Walker quería ser Baudelaire. Quería llegar con la escritura donde no se llega con otras vías de expresión, de exploración. Pronto se dio cuenta de que su deseo no alcanzaba para suplir el déficit de talento. No le bastaba el anhelo, sus ansias de alcanzar la cima escrita. Y desfalleció. Cayó cual Ícaro que se acercara a un sol inalcanzable. Autoexigente, no tuvo dudas de que no era capaz de lo que quería y por lo tanto, en una ecuación de una simplicidad tan escalofriante como tramposa, su vida carecía de sentido: si no puedo ser lo que quiero ser, no seré.
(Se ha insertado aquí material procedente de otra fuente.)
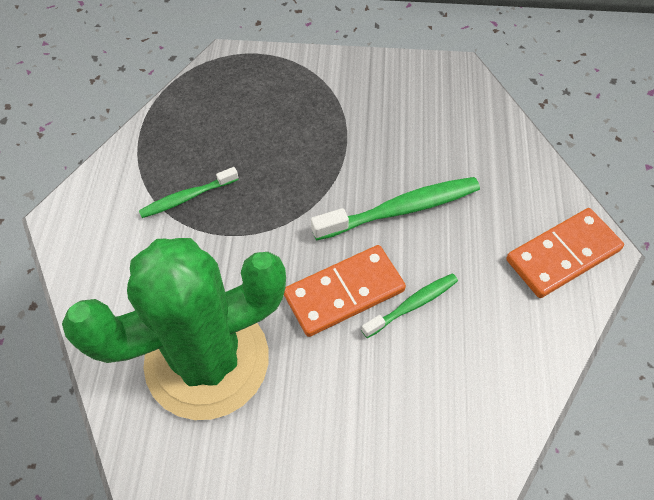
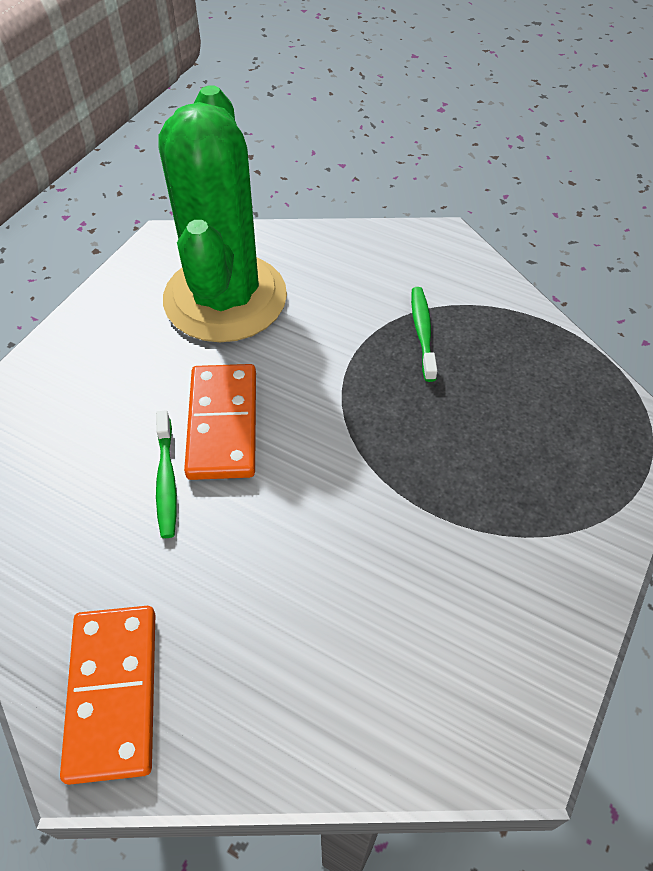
camera: 115 degrees right, 5 degrees down
green toothbrush [311,177,480,241] -> none

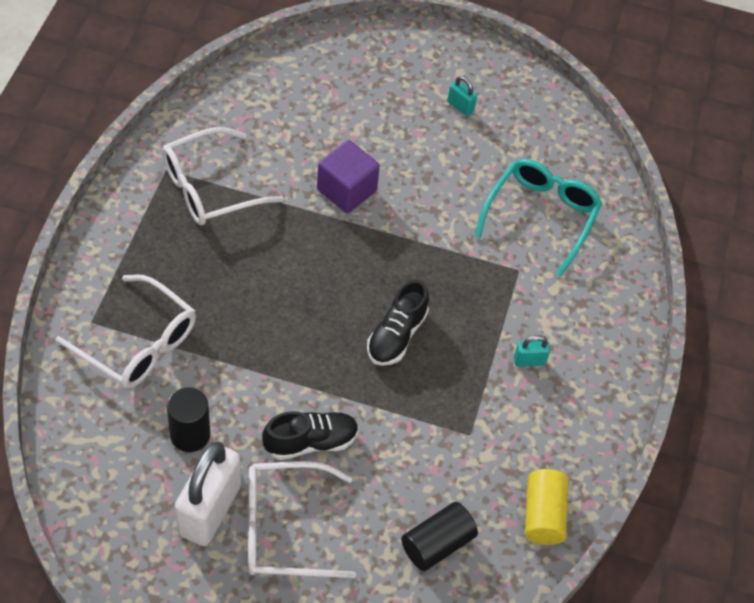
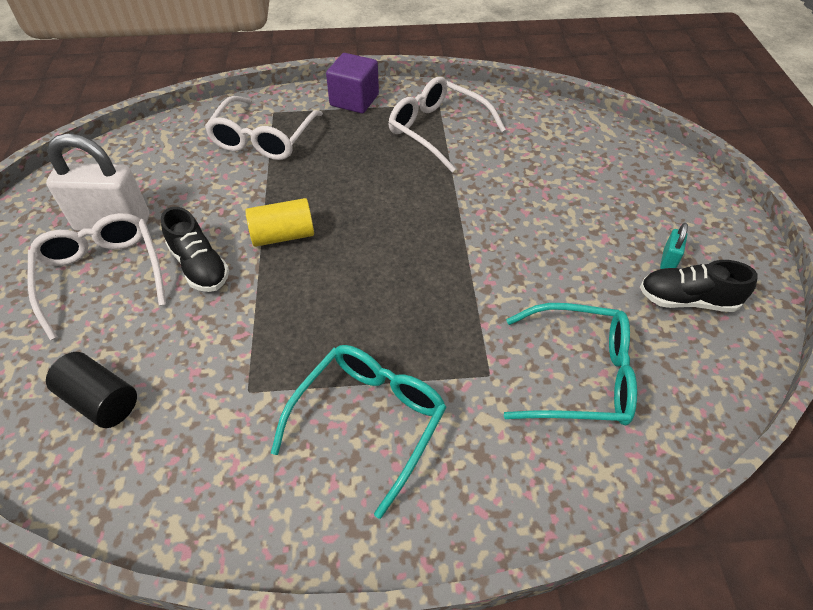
camera: 75 degrees right, 5 degrees down
black cylinder [167,387,210,452] -> none
purple cube [317,140,380,213] -> purple cube moved to [326,53,379,113]
black shoe [367,280,429,366] -> black shoe moved to [640,260,758,312]
turquoise padlock [514,335,550,367] -> turquoise glasses [271,345,447,519]
yellow cylinder [525,469,569,545] -> yellow cylinder moved to [245,198,314,247]

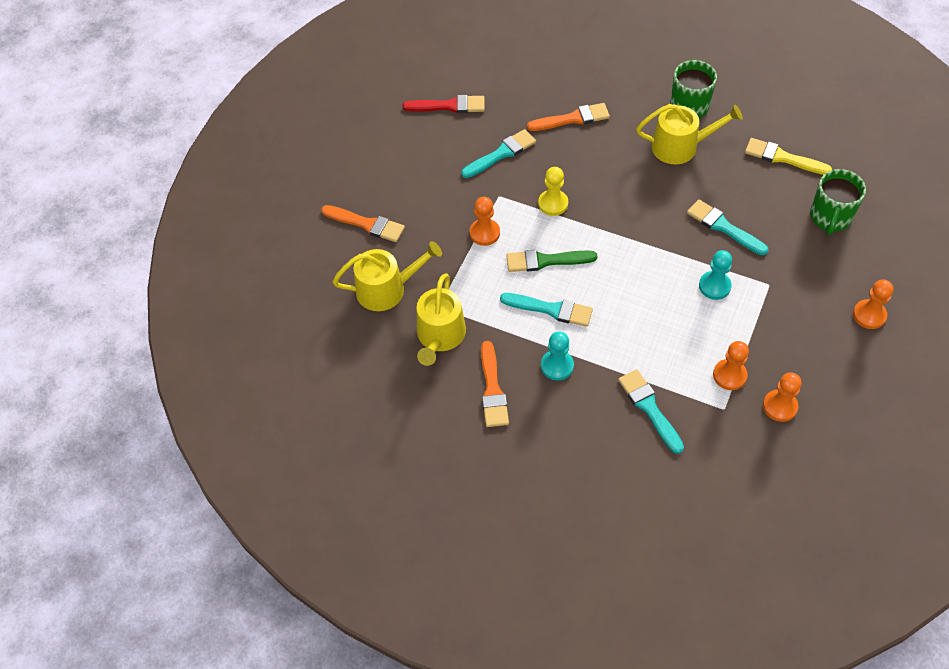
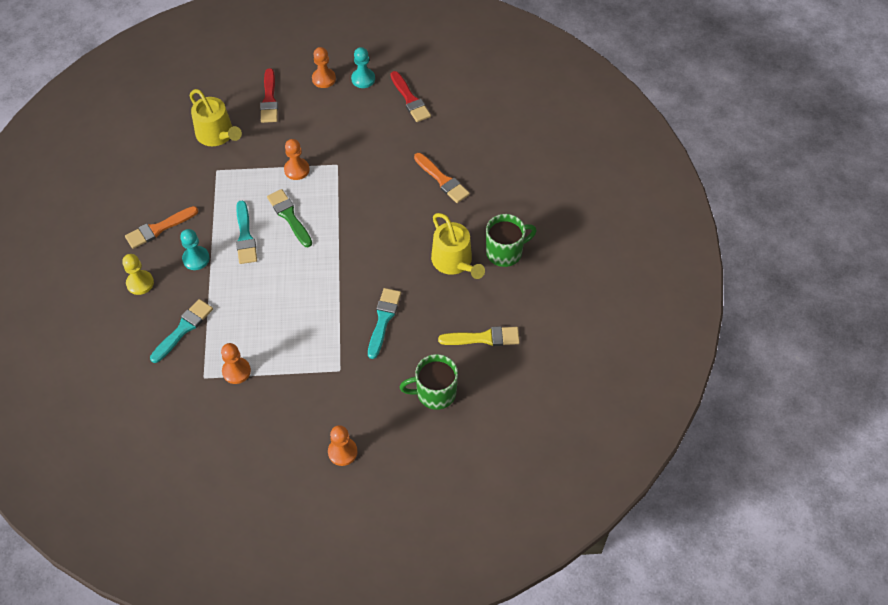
camera: 60 degrees right, 0 degrees up
orange brush [321,205,405,242] -> red brush [260,68,278,123]
yellow watering can [417,273,466,366] -> none
turquoise brush [461,129,536,178] -> none
yellow pawn [538,167,568,216] -> yellow pawn moved to [122,254,154,295]
turquoise pawn [699,250,732,300] -> turquoise pawn moved to [351,47,375,88]
yellow brush [745,138,832,175] -> yellow brush turned 90 degrees clockwise [438,326,520,346]
orange pawn [763,372,802,422] -> orange pawn moved to [312,47,336,88]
Así se lo trasmite a un amigo íntimo, escritor. Éste le viene a decir: ojalá pudiera yo trasmitir con mi escritura lo que tú trasmites con tu fotografía. El veinteañero había comenzado sus escarceos con la cámara, pero era ciego a su propio talento.

En las primeras fotografías que se conservan, Walker se fotografía a sí mismo en formato diminuto, borroso, gris, sumido en sombras. La ventana abierta al lado invitando al salto fatal. Pero no saltó, y murió mucho tiempo después dejando un legado inigualable. Explorando como hubiera querido hacerlo con la pluma. Rimando. Guardando métricas imposibles. Haciendo metáforas inauditas. Adelantándose medio siglo bajo el suelo de la ciudad, en el metro. Delatando la hipocresía de su sociedad. Anunciando cambios que sus contemporáneos no avistaron hasta décadas después. Acabó, enfermo ya, pero con la curiosidad intacta, utilizando la Polaroid. Él, que había tildado el color de grosero. La cámara que resume la banalización de la fotografía es objeto de su atención. Y la eleva hasta el sol, aquel que estuvo a punto de matarle cuando quiso alcanzarlo.

El joven que quería escribir y no sabía que lo que le era dado era ver.

Walker Evans en la sala Azca de la Fundación MAPFRE de Madrid. Hasta el 22 de marzo.